Shared package never wired up

Zod schemas were written in packages/shared but never imported by the API. Dead code.

Fix applied: BUILD_PLAN must specify cross-package imports. Verification checks that shared exports are consumed.

Frontend-backend contract not verified

Dashboard expected {total, completed}, API returned {totalTasks, completedTasks}. Dashboard showed zeros.

Fix applied: Verification now checks that every frontend API call receives the response shape it expects.

Local model lacks NestJS conventions

qwen3-coder-next consistently missed: PrismaModule imports, guard decorators, global pipes/filters, proper HTTP status codes.

Fix applied: Stack preset now includes explicit NestJS convention rules injected into the system prompt.

Quality Benchmark

The forge output compared against two reference projects: a human-guided Claude session (telehealth-booking) and a production SaaS (SavSpot).

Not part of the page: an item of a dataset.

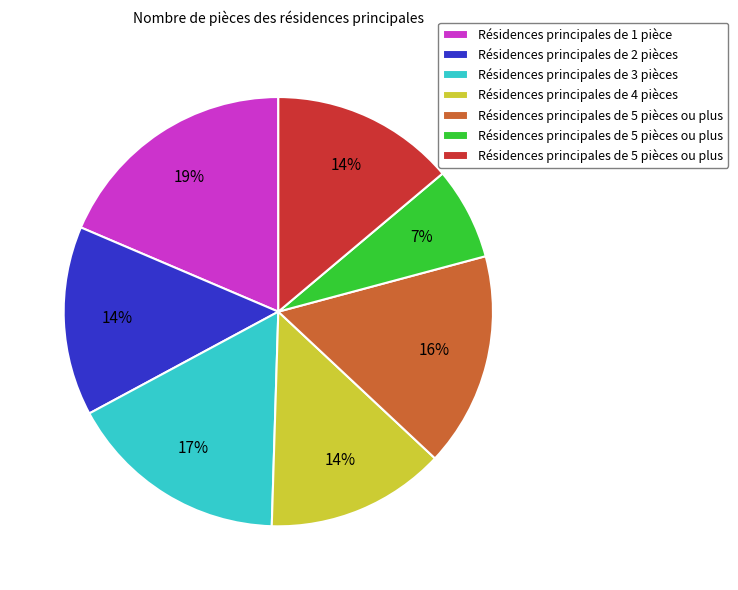

Is there any slice that represents more than half of the pie?

No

MetricForge OutputTelehealth-BookingSavSpot
TS/TSX Files541981,105
Lines of Code3,46622,957404,003
Test Files512197
Duration3.5 hours~7 hours18 days
MethodAutomated agent loopHuman + ClaudeHuman + AI-assisted
Commits125217

The forge output is 6.6x smaller than the human-guided session and 117x smaller than production SaaS. The gap is not primarily about compute or cost — it is about prompt depth and verification scope. The same agent loop with better prompts should produce substantially more complete output.

What's Next

Both approaches continue development. Neither has been abandoned.

Agent Loop (Forge)

Run v5 with all 5 root cause fixes applied. Test on a more complex application (multi-entity, auth, dashboard). Compare output quality to telehealth-booking as the human-guided baseline.

Pipeline (Foundry)

Fix the 5 acceptance runner bugs. Improve spec harmonization to eliminate the 25-iteration loop. The pipeline's value proposition — scoring, gating, and quality assurance at scale — remains valid. Once operational, it should produce measurably higher quality than the agent loop.

The deeper question: at what scale does orchestration start paying for itself? A todo app may not need 8 phases and 40 scoring dimensions. A 100K-line enterprise application might. This experiment has not yet tested at that scale.

Transparency

Honest accounting of what this experiment can and cannot claim.

Claims NOT Supported

“Production-ready output”

43 issues (8 critical) in the post-run audit. The output builds and tests pass, but the auth flow is broken, validation is missing, and race conditions exist.

“Pipeline approach is wrong”

The pipeline (Foundry) attempts a harder problem: quality assurance at scale with scoring and gating. 13 failures are iteration data, not a verdict. Development continues.

“$0 cost” without qualification

Out-of-pocket was $0.004 (Gemini only). Claude was accessed via Max subscription ($0 marginal). At API rates, the same usage costs $25.85. Both figures are required for honest reporting.

Known Limitations

Single application type tested

Only a NestJS + Next.js todo app. Results may differ for other stacks, larger applications, or different domain complexity.

Single local model tested

qwen3-coder-next only. Other local models (CodeLlama, DeepSeek-Coder) may perform differently. No cross-model comparison has been done.

Prompt fixes not yet validated

All 5 root cause fixes have been committed to the forge codebase but not tested in a clean run. Their effectiveness is unproven.

Pipeline comparison is asymmetric

The pipeline had 13 runs against a harder problem with known bugs. The agent loop had 6 runs against a simpler problem. Direct comparison of success rates (0% vs 17%) is misleading without this context.

Relationship to Prior Phases

Shifts from measurement to architecture

Phases 1–3 asked “how do we measure AI code quality?” Phase 4 asks “what is the right architecture for generating it?” These are complementary questions. The pipeline’s scoring framework (from Phase 3) could be applied to the agent loop’s output in future work.

Foundry incorporates prior findings

The pipeline’s scoring engine uses 40 ISO/IEC 25010 dimensions from Phase 3 and deterministic tool verification from Phase 2. The pipeline is not separate from the research — it is an attempt to operationalize it.

Data Access

Trial output, gap analysis, and experiment reports are public. The Foundry and Forge codebases are private.